▶ Recorded data:
-- begin --
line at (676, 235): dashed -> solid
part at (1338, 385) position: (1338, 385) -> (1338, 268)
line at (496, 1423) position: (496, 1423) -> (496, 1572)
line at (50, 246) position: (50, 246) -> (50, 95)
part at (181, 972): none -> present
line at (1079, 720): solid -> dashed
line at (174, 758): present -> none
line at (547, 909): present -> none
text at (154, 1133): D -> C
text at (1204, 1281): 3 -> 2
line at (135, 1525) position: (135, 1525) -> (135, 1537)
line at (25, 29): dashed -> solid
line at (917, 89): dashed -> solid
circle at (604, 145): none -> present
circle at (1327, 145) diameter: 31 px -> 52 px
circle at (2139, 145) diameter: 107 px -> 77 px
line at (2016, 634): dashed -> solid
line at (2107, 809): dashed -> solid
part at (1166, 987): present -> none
-- end --
▶ SHORT TASK: Reproduce the entire listing, swapping "dashed" for "broken" wherever it occurs and keeping everything else unchanged.

▶ ANSWER BELOW:
line at (676, 235): broken -> solid
part at (1338, 385) position: (1338, 385) -> (1338, 268)
line at (496, 1423) position: (496, 1423) -> (496, 1572)
line at (50, 246) position: (50, 246) -> (50, 95)
part at (181, 972): none -> present
line at (1079, 720): solid -> broken
line at (174, 758): present -> none
line at (547, 909): present -> none
text at (154, 1133): D -> C
text at (1204, 1281): 3 -> 2
line at (135, 1525) position: (135, 1525) -> (135, 1537)
line at (25, 29): broken -> solid
line at (917, 89): broken -> solid
circle at (604, 145): none -> present
circle at (1327, 145) diameter: 31 px -> 52 px
circle at (2139, 145) diameter: 107 px -> 77 px
line at (2016, 634): broken -> solid
line at (2107, 809): broken -> solid
part at (1166, 987): present -> none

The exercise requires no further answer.